» **Exercise**
Reproduce every line of the entries below word for word, leaving out the pictures.

» **Records shown**

Segment Open

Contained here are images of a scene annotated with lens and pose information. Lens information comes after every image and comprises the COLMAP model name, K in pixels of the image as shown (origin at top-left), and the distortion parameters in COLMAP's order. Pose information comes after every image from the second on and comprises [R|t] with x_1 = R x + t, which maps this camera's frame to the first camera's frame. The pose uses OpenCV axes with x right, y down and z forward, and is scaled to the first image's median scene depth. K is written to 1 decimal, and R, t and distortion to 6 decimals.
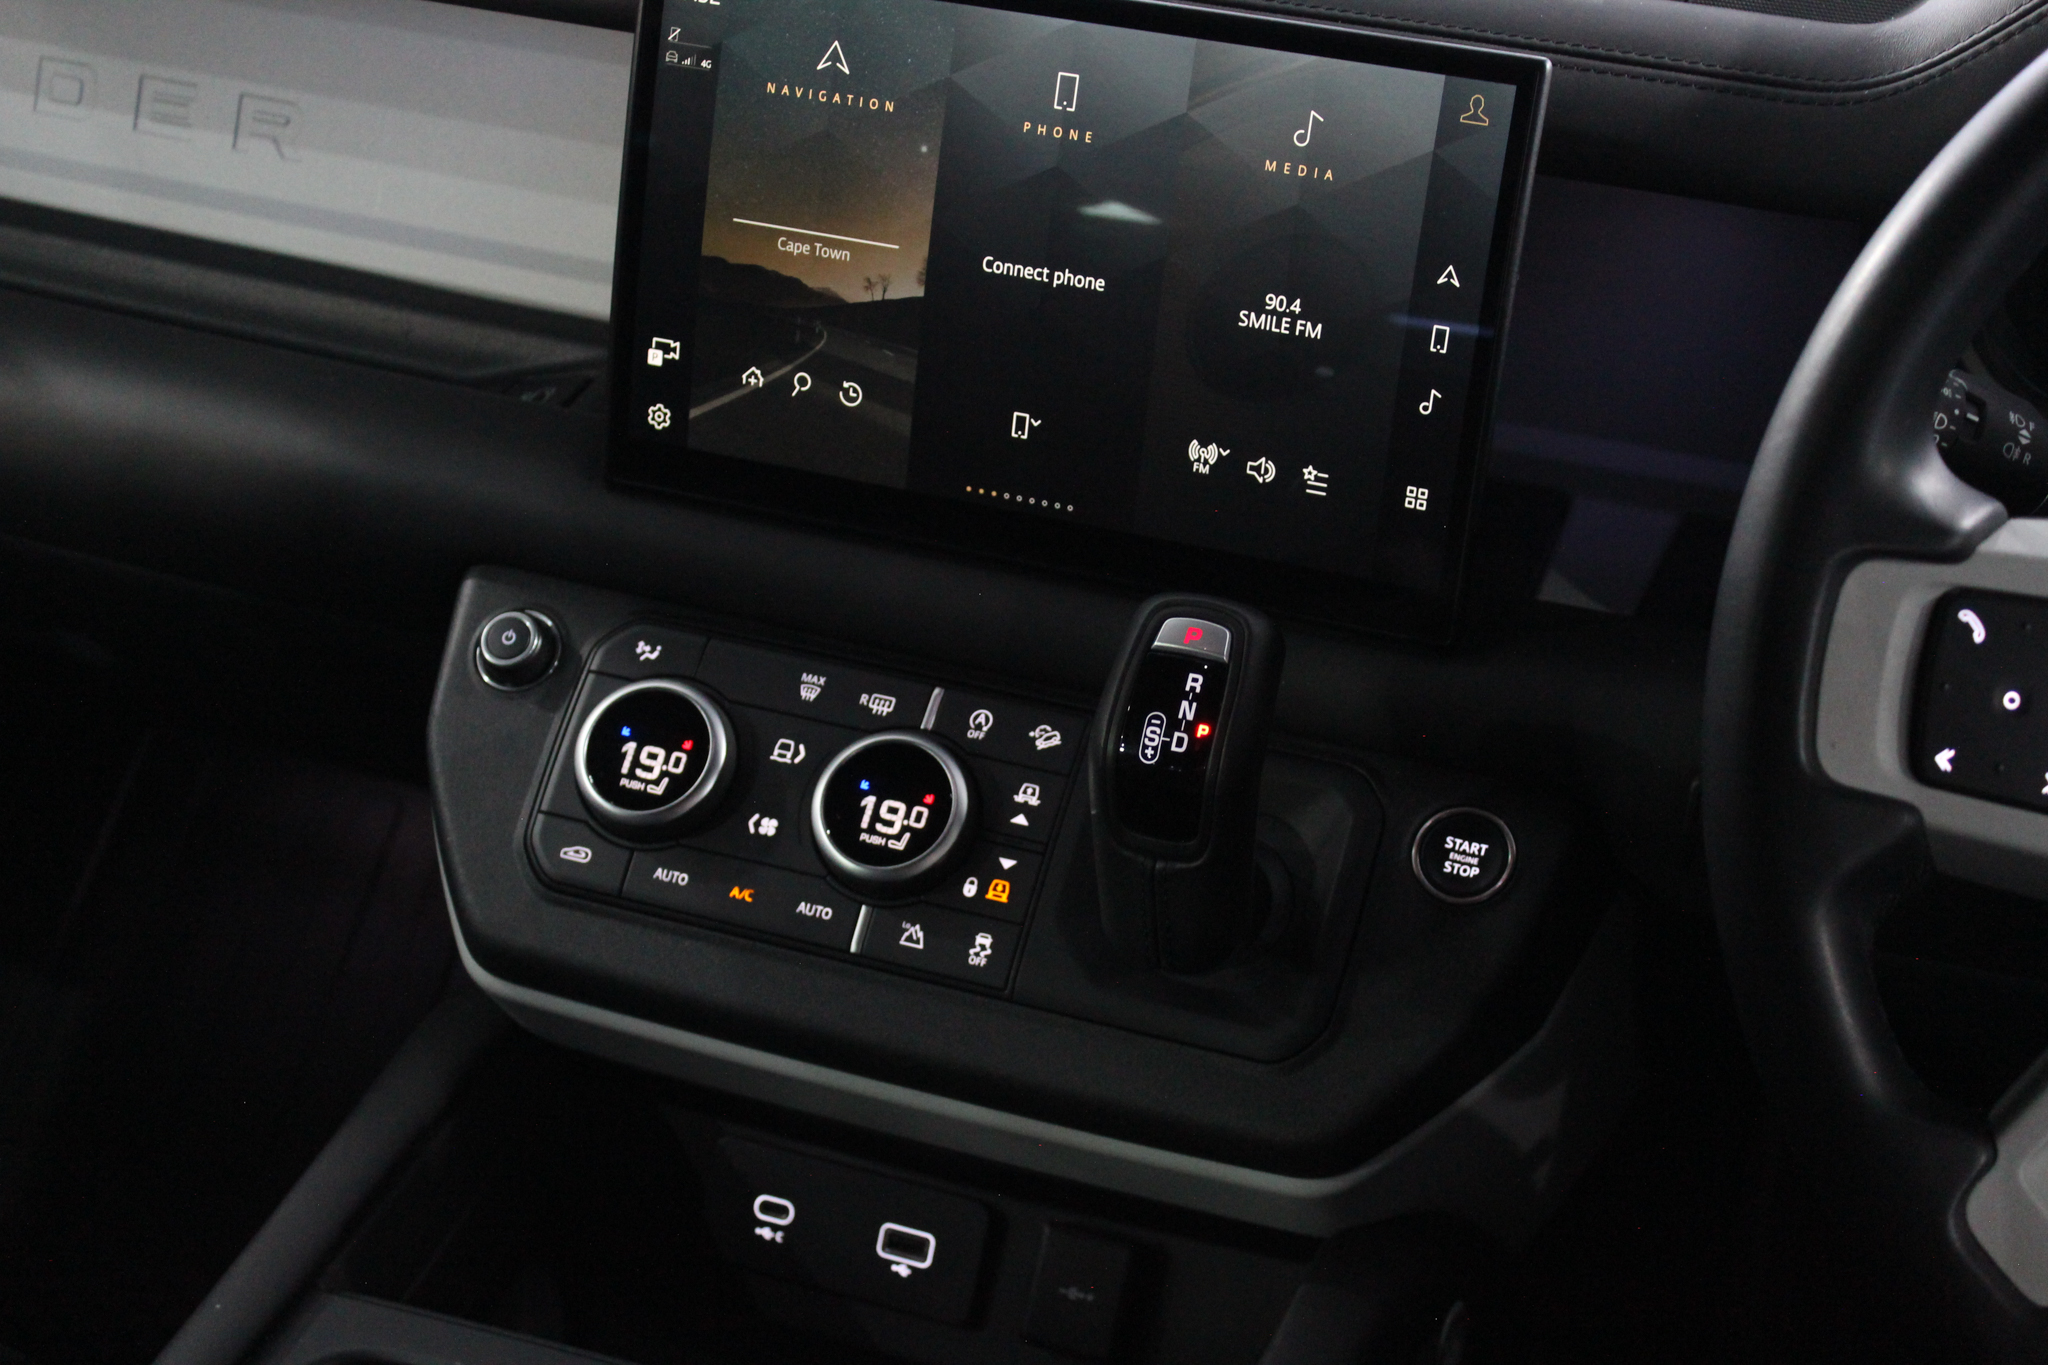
lens RADIAL K [[3440.9, 0, 1010.4], [0, 3440.9, 692.3], [0, 0, 1]] dist [0.008432, 0.000000]
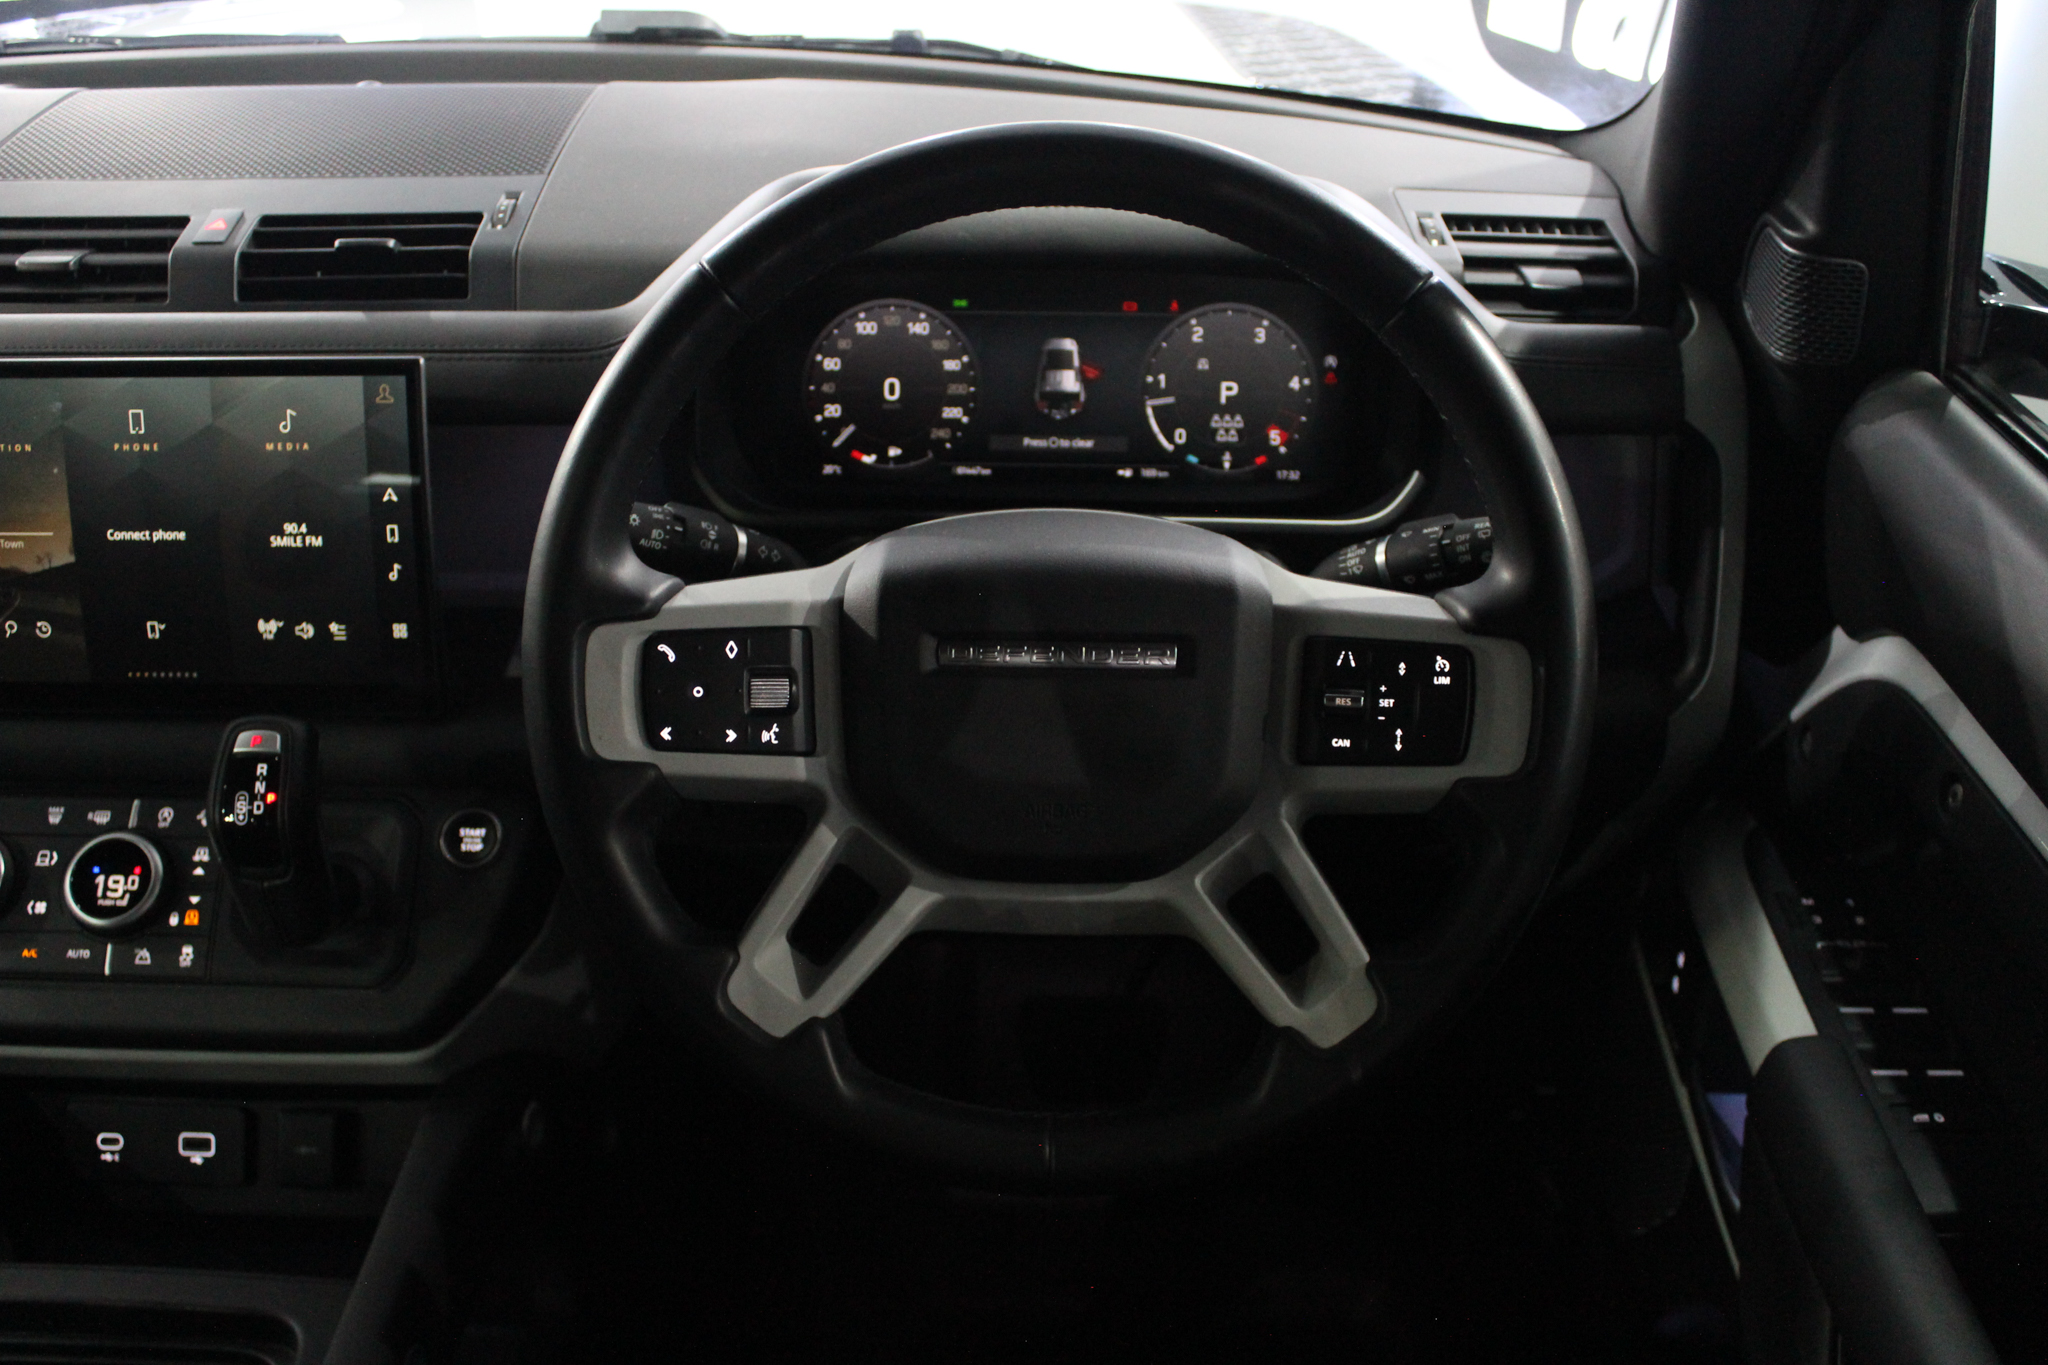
lens RADIAL K [[2035.8, 0, 1017.6], [0, 2035.8, 690.3], [0, 0, 1]] dist [-0.080739, 0.000000]
pose [[0.945228, -0.186134, 0.268137, 0.129296], [0.189117, 0.981842, 0.014901, 0.012505], [-0.266041, 0.036625, 0.963266, -0.005083]]
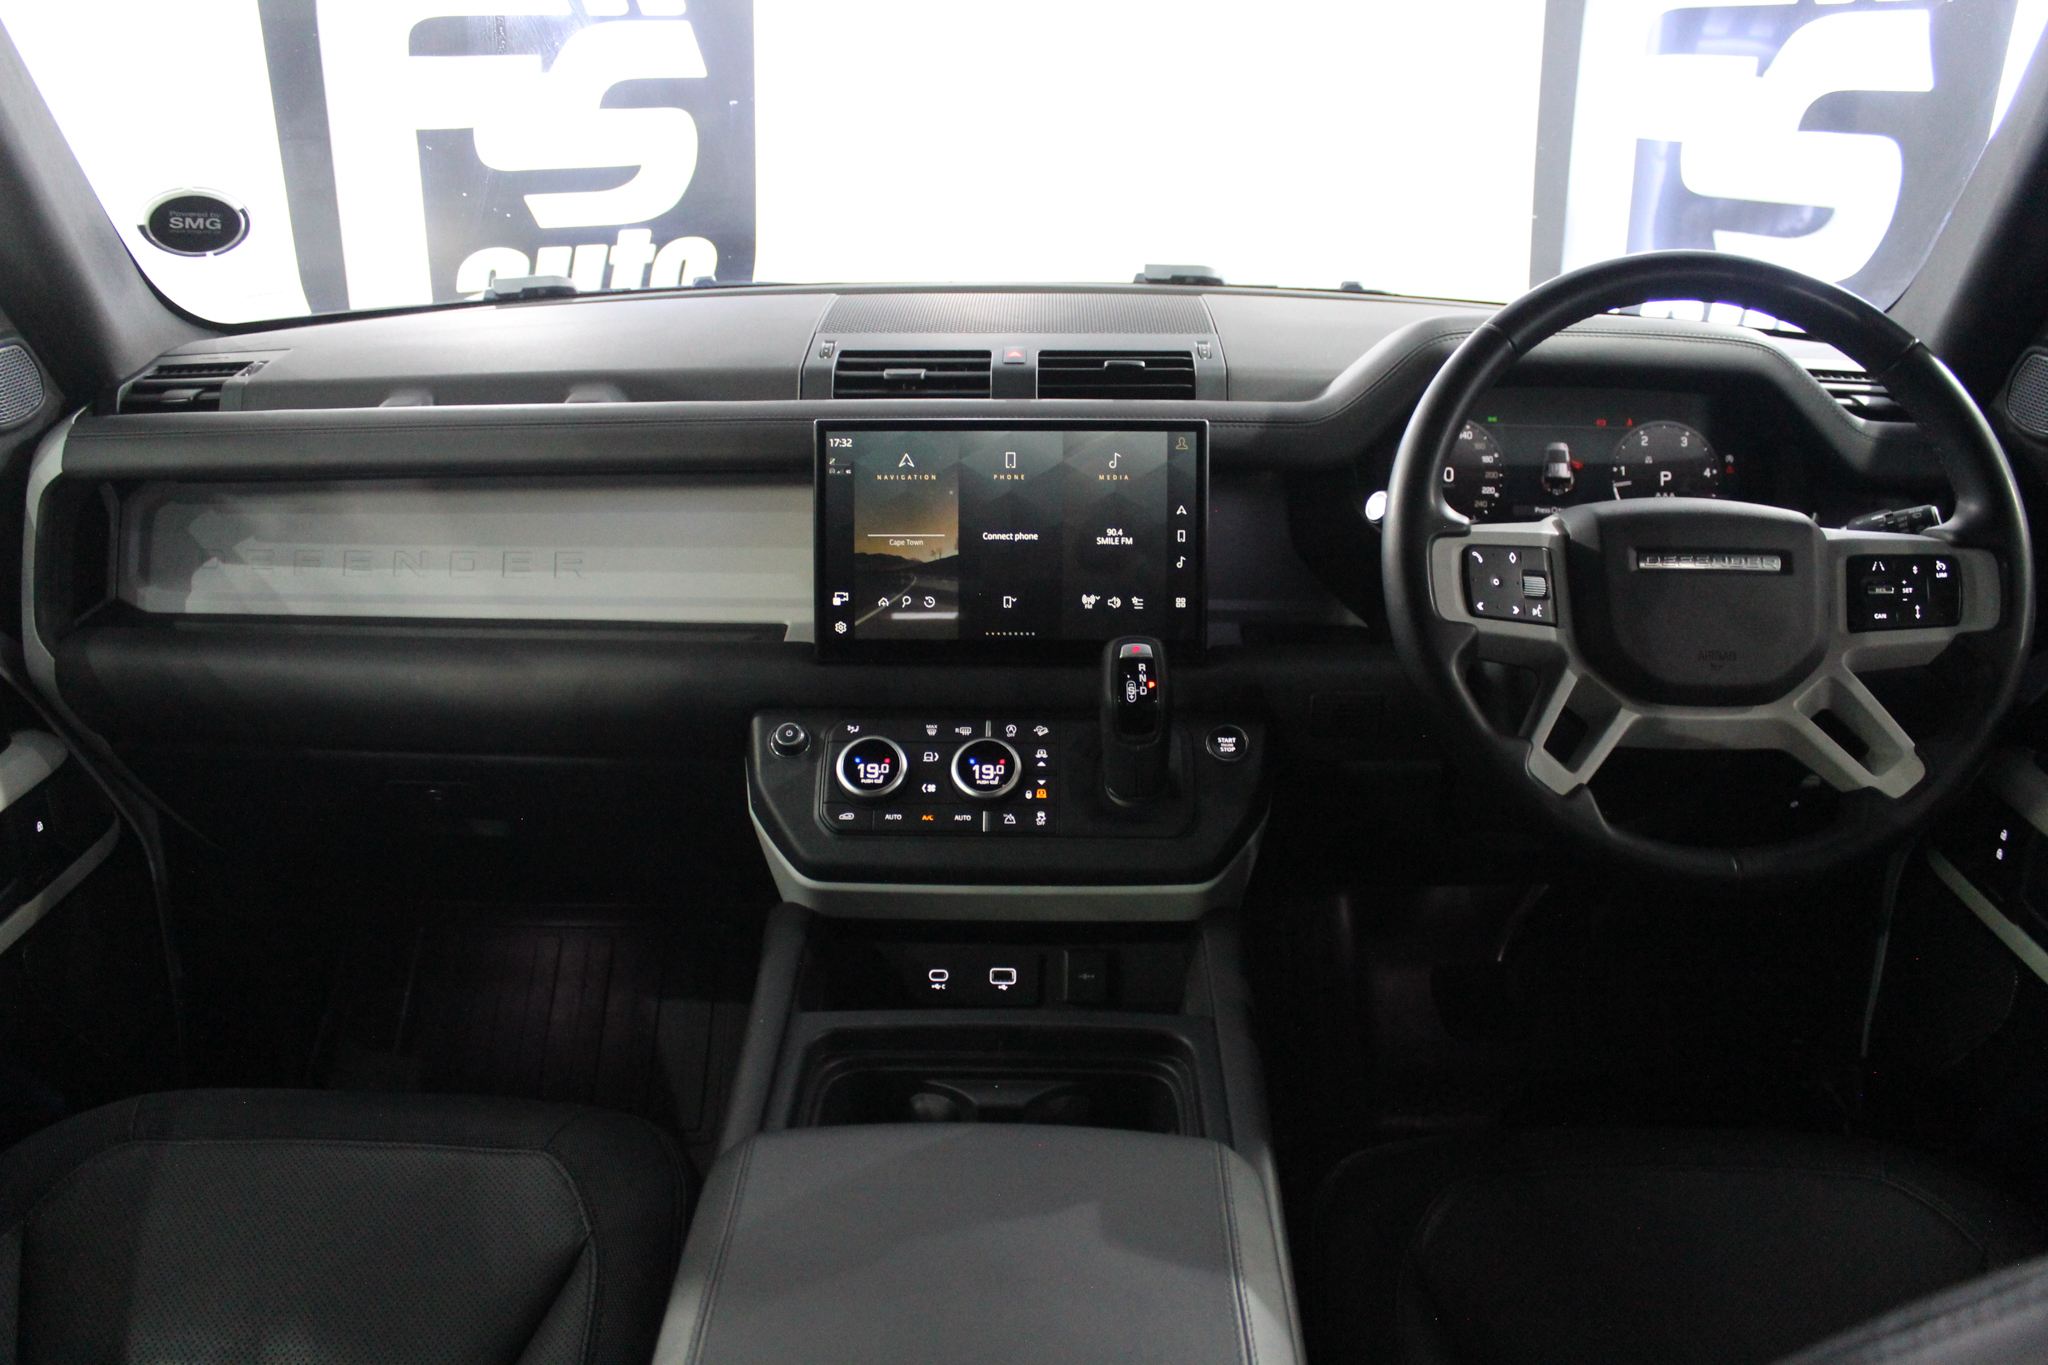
lens RADIAL K [[1743.2, 0, 1008.9], [0, 1743.2, 676.1], [0, 0, 1]] dist [-0.138437, 0.064989]
pose [[0.942575, -0.132489, 0.306594, -0.372812], [0.188987, 0.968438, -0.162516, 0.167366], [-0.275386, 0.211125, 0.937864, -0.109893]]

Segment Closed

» **Reply**
Contained here are images of a scene annotated with lens and pose information. Lens information comes after every image and comprises the COLMAP model name, K in pixels of the image as shown (origin at top-left), and the distortion parameters in COLMAP's order. Pose information comes after every image from the second on and comprises [R|t] with x_1 = R x + t, which maps this camera's frame to the first camera's frame. The pose uses OpenCV axes with x right, y down and z forward, and is scaled to the first image's median scene depth. K is written to 1 decimal, and R, t and distortion to 6 decimals.
lens RADIAL K [[3440.9, 0, 1010.4], [0, 3440.9, 692.3], [0, 0, 1]] dist [0.008432, 0.000000]
lens RADIAL K [[2035.8, 0, 1017.6], [0, 2035.8, 690.3], [0, 0, 1]] dist [-0.080739, 0.000000]
pose [[0.945228, -0.186134, 0.268137, 0.129296], [0.189117, 0.981842, 0.014901, 0.012505], [-0.266041, 0.036625, 0.963266, -0.005083]]
lens RADIAL K [[1743.2, 0, 1008.9], [0, 1743.2, 676.1], [0, 0, 1]] dist [-0.138437, 0.064989]
pose [[0.942575, -0.132489, 0.306594, -0.372812], [0.188987, 0.968438, -0.162516, 0.167366], [-0.275386, 0.211125, 0.937864, -0.109893]]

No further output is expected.